Background: CD38 is a membrane-associated ecto/endoenzyme that is abundantly expressed on numerous human cells, particularly those of hematopoietic origin. Within the liver, CD38 is found on both Kupffer Cells and infiltrating macrophages, as well as hepatic stellate cells (constitutively expressed – increased with cell activation). CD38 is a multifunctional ectoenzyme that catalyzes the synthesis and hydrolysis of cyclic ADP-ribose (cADPR) from NAD+ to ADP-ribose. These reaction products are essential for the regulation of intracellular Ca2+. The CD38 protein is also marker of cell activation. Activated hepatocytes are present in all livers but are increased in injured and marginal organs, which thus express CD38 in greater amounts. When transplanted, marginal organs are known to be much more susceptible to ischemic-reperfusion injury (IRI), as compared to standard criteria donor organs. In this study, we demonstrate the use of imaging flow cytometry, ImageStream, and show the potential for this technology to address the unmet need to monitor cellular expression and localization of CD38.
Methods: ImageStream technology is a novel technology that combines flow cytometry and microscopy. In this work primary hepatocytes were isolated and labeled using a panel of cellular markers. This antibody cocktail was complimented with a differential intracellular/extracellular labeling strategy to identify CD38 intensity and localization on each cell population. Traditional gating of populations was augmented by a novel software-based masking strategy to simultaneously quantitate and differentiate subcellular localization of CD38. We employed this strategy to monitor CD38 protein expression, with high resolution and throughput, in a fatty liver injury model.   
Results: Each of the four major liver cell types- hepatocytes (HCs), hepatic stellate cells (HSCs), Kupffer cells (KCs), and liver sinusoidal endothelial cells (LSECs)- express CD38 to varying degrees at baseline. HCs show the lowest levels of CD38 expression with a predominance of intracellular expression, while LSECs, KCs, and HSCs show high surface expression of CD38. Moreover, we quantified CD38 cellular distribution ratio by calculating proportion of total CD38 contributed by surface vs cytoplasm vs. nucleus. The surface: cytoplasm: nucleus ratio for CD38 localization in primary rat liver cells at baseline are as follows: 16% : 67% : 17% for hepatocytes, 80% : 6% : 14% for HSCs, 90% : 6% : 4% for LSECs, and 69% : 28% :3% for KCs.

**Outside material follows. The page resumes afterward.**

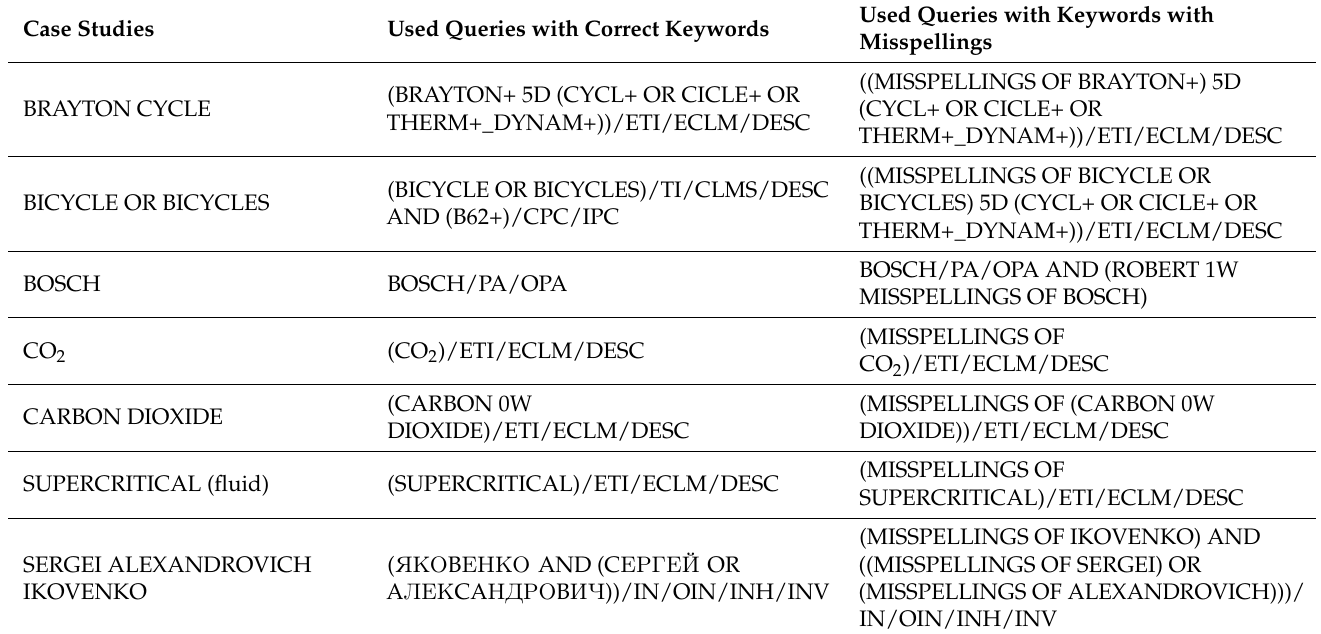
Table 3. Queries with correct keywords and keywords with misspellings used in the considered case studies.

Conclusions: We have optimized an ImageStream technique that will allow us to efficiently and effectively determine shifts in CD38 location and to more accurately quantify expression of the biomarker CD38. This strategy may allow us to capture more information we can use for targeting therapeutics, or for use in prediction of function for marginal organs. Future studies will use this strategy to predict marginal organ function post-transplantation with human liver biopsies. This technique can be expanded to other molecules or biomarkers with multiple subcellular locations or transitions.